Operation IceBridge has been running for a decade is the largest survey of Earth’s changing ice ever undertaken, combining data from satellites, aircraft and ground teams to create a more complete picture of the state of the polar regions.

This segment involves mapping the ice sheet and sea ice of East Antarctica from an instrumented Gulfstream V aircraft which flies at low level over the ice.

Dr Linette Boisvert, NASA deputy project scientist for Operation IceBridge, said the airborne instruments included two laser altimeters that measured ice elevation to a precision of less than five centimetres.


The aircraft also carries radar sounders, temperature sensors, a gravimeter and multiple cameras to survey a range of snow and ice properties.

“The primary aim of our research is to collect the data needed to improve projections of future sea level change caused by a changing climate and making more accurate forecasts of annual sea ice extent,” she said.

Dr Petra Heil, sea ice physicist with the Australian Antarctic Division, is organising a team at Casey research station, including two NASA scientists, to work in parallel with the flights as well as NASA’s ICESat-2 satellite.

The ground team will move along the same travel path of the aircraft and the polar-orbiting satellite, collecting ice cores and measuring snow cover to ‘ground truth’ what is recorded from above.


“With NASA’s Operation IceBridge flying for more than a month and our ground team on the ice at the same time, in terms of fieldwork this is the biggest coup we’ve had in our research for a while,” she said.

Australian Antarctic Division director Kim Ellis said the collaboration with international partners like NASA provided invaluable benefits for our science.

“Just as Hobart is the premier gateway to East Antarctica, the Australian Antarctic Program is a leading scientific and logistical partner for polar research,” he said.

The first of 10 flights departed Hobart this week for the ice runway at Wilkins Aerodrome, near Casey.

The RAAF is helping, with six C-17 flights planned to transport heavy equipment south.

“This summer, we are undertaking five sea voyages to our three continental stations and Macquarie Island.

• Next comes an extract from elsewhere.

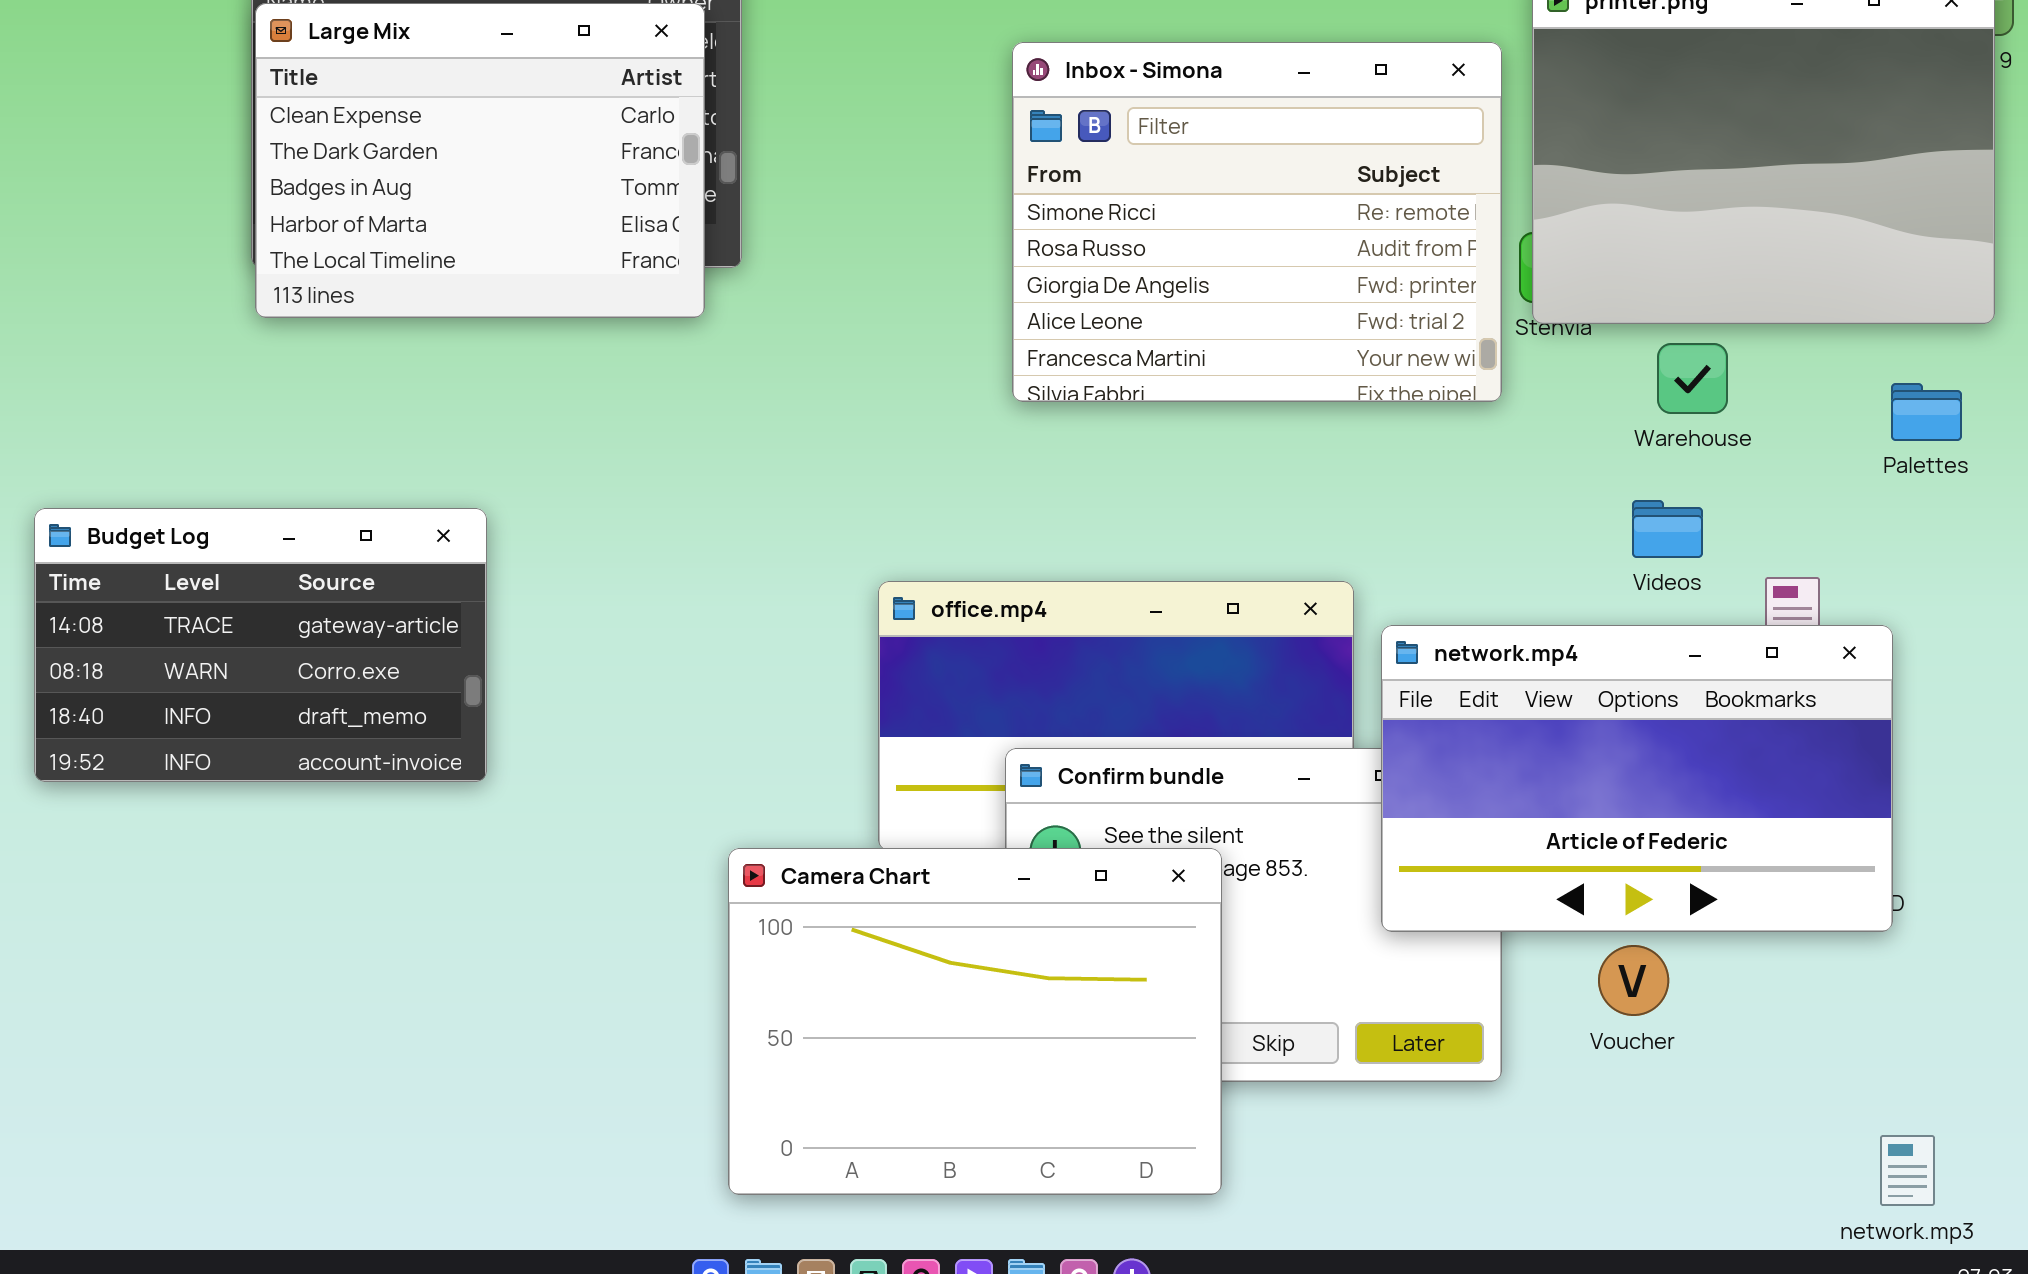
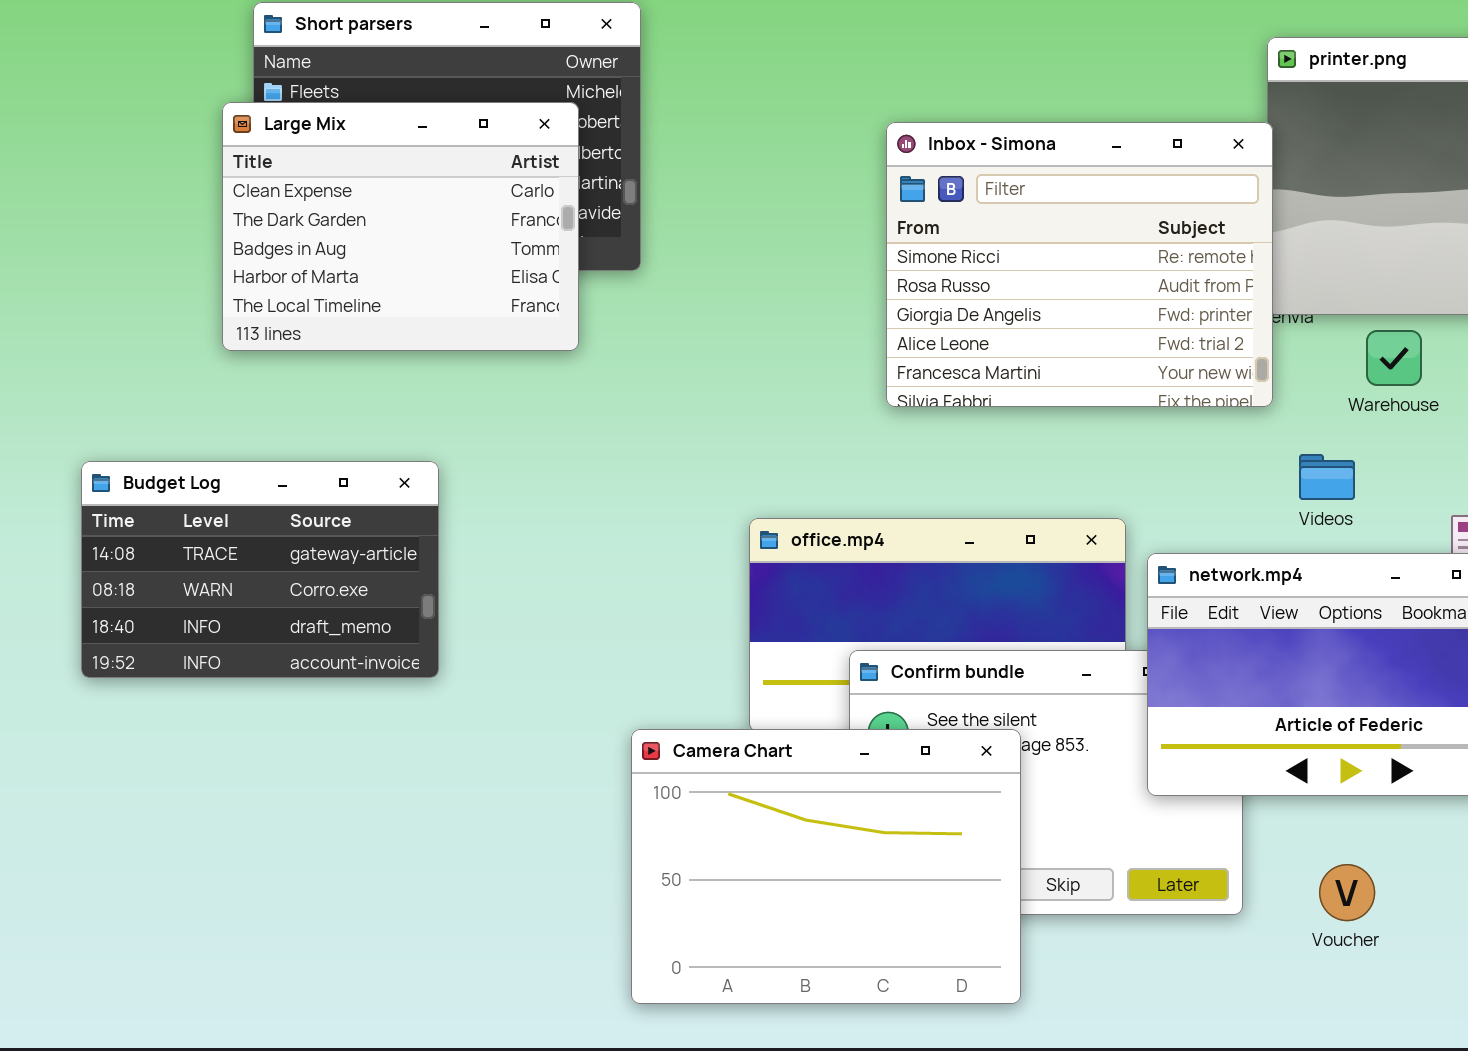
Large Mix: [255,3,705,318] -> [222,102,579,351], moved
Inbox - Simona: [1012,42,1502,402] -> [886,122,1273,407], moved
Videos: [1632,500,1703,558] -> [1299,454,1355,500], moved
Voucher: [1598,945,1669,1016] -> [1319,864,1375,921], moved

The first voyage of the season leaves later this week on Friday, 25 October,” Ellis said.

Around 550 expeditioners will travel south as part of the Australian Antarctic Program in 2019-20.

NASAs IceBridge program is so named as it aims to bridge the gap in polar observations made by its orbiting ICESat (Ice, Cloud and Land Elevation Satellite).
ICESat-1 was launched in 2003 and decommissioned in 2010. Its successor ICESat-2 was launched last year.